Con gli occhi dell’assassino, recensione in anteprima

Julia (Belén Rueda) e suo marito Isaac (Lluis Homar) si recano a casa della sorella gemella di lei guidati da un brutto presentimento avuto da Julia, che è convinta che a Sara sia accaduto qualcosa di terribile, presentimento che si rivelerà fondato perchè Julia troverà la sorella impiccata nella cantina.

Julia non si capacita di come la sorella abbia potuto togliersi la vita, affetta come lei da una malattia degenerativa agli occhi era stata appena operata e presto avrebbe riacquistato la vita, ma la polizia e lo stesso Isaac sono convinti che la sorella di Julia fosse depressa e il caso viene archiviato come suicidio.

Mentre Julia è intenzionata a trovare le prove che dimostrino che la sorella sia stata in realtà spinta da qualcuno all’insano gesto o addirittura sia stata assassinata, la sua vista va peggiorando e alcuni attacchi di cecità temporanea che prima la colpivano ad intervalli di tempo piuttosto lunghi, si fanno pericolosamente più frequenti e rivelano che presto Julia perderà la vista.

In attesa di un donatore Julia prosegue nella sua indagine personale seguendo alcune tracce come una misteriosa chiave trovata in casa della sorella che sembra estranea a tutte le serrature dell’abitazione, parla con un’anziana vicina anch’essa non vedente che negli ultimi mesi aveva dato una’aiuto a Sara nell’abituarsi al suo stato, farà anche la conoscenza di un altro vicino di casa piuttosto ambiguo che presenzierà ai funerali con la sua strana figlia, ma soprattutto avvertirà la presenza costante di qualcuno che la pedina e che sembra capace di volatilizzarsi con l’abilità di un fantasma, sarà forse il misterioso fidanzato della sorella che nessuno ha mai visto?

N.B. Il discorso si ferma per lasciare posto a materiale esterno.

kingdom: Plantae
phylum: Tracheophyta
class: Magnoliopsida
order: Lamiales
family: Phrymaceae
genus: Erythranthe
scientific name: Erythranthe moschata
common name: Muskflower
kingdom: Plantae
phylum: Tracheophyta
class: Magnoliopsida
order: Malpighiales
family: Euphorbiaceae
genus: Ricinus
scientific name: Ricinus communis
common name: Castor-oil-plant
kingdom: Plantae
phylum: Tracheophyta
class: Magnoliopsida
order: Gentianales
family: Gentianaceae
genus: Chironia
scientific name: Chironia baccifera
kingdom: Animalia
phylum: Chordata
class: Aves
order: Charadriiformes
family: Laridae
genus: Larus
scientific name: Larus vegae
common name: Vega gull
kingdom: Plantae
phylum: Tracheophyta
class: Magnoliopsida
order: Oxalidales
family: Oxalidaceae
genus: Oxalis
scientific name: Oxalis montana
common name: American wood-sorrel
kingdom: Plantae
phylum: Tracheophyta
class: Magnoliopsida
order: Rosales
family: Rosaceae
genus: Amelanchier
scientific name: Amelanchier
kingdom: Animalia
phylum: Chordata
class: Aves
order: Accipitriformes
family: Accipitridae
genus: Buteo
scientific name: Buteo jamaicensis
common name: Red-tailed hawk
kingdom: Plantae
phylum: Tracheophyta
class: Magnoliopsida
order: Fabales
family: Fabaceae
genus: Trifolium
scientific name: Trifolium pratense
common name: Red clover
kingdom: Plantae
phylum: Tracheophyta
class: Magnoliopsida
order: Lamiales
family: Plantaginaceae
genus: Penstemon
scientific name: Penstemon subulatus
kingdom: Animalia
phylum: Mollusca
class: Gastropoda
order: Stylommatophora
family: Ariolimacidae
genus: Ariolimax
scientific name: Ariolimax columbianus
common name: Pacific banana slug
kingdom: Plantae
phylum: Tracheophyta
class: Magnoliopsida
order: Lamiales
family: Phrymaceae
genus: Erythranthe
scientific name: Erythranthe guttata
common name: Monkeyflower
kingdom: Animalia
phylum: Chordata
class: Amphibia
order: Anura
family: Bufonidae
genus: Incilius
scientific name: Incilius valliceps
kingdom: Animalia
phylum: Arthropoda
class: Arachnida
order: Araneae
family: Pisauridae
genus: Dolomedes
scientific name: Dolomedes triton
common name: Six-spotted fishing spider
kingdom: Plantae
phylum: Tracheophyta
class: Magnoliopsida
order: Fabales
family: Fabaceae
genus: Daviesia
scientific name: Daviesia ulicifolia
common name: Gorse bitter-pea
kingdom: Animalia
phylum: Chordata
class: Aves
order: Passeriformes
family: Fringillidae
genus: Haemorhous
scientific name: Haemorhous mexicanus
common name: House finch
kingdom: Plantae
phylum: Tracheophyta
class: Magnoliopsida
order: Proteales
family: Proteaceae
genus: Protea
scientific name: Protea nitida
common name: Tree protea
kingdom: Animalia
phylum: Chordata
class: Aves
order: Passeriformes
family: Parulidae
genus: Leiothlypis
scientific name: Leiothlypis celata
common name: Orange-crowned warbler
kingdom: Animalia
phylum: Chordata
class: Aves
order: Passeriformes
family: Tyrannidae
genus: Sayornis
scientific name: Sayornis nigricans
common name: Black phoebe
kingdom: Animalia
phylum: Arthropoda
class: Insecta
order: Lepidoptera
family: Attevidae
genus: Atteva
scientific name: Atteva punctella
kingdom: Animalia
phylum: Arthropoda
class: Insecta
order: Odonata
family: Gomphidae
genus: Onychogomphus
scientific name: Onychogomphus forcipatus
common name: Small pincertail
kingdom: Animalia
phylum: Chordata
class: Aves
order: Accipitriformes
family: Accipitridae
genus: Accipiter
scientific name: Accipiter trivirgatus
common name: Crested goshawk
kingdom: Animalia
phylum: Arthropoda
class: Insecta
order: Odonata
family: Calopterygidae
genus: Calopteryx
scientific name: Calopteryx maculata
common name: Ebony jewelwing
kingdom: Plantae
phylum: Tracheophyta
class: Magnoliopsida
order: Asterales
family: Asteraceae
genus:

Con gli occhi dell’assassino è il secondo film del promettente cineasta spagnolo Guillem Morales realizzato sotto l’egida produttiva di uno dei padrini del cinema fantastico ispanico, il regista e produttore messicano Guillermo Del Toro che anche stavolta dopo l’exploit di Bayona e il suo intrigante The Orphanage centra l’obiettivo di mettere in luce un talento tecnico di altissimo profilo, anche se bisogna ammettere che il film di Morales pecca di prevedibiltà che in un thriller non è purtroppo cosa da poco.

Intendiamoci l’evoluzione della storia grazie ad una regia ricca di guizzi creativi è assolutamente coinvolgente come peraltro l’assunto narrativo di una metaforica invisibilità compulsiva vissuta come patologia, la protagonista Belén Rueda già bravissima in The Orphanage qui affina il registro drammatico del suo personaggio all’insegna dell’ansiogeno regalando non poca personalità alla pellicola, il resto però è una serie di accadimenti che hanno la pecca di arrivare con netto anticipo su ciò che sta per accadere su schermo, ma questo fortunatamente non intacca l’atmosfera complessiva della messinscena costruita inquadratura dopo inquadratura con una dovizia tecnica impressionante.

Tirando le somme gli spettatori più smaliziati e in cerca di emozioni forti rischieranno di sfoggiare inaspettate doti di preveggenza e restare delusi per il gore sciorinato con il contagocce, mentre per i meno avvezzi al genere la pellicola regalerà senza dubbio una buona dose di brividi.

Nelle sale a partire dal 13 maggio 2011

Note di produzione: questa è il secondo lungometraggio di Morales che arriva a sei anni dal thriller El habitante incierto che ha fatto guadagnare al regista una nomination ai Goya come miglior cineasta esordiente, senza contare gli oltre 30 premi internazionali rastrellati con il cortometraggio Back Door.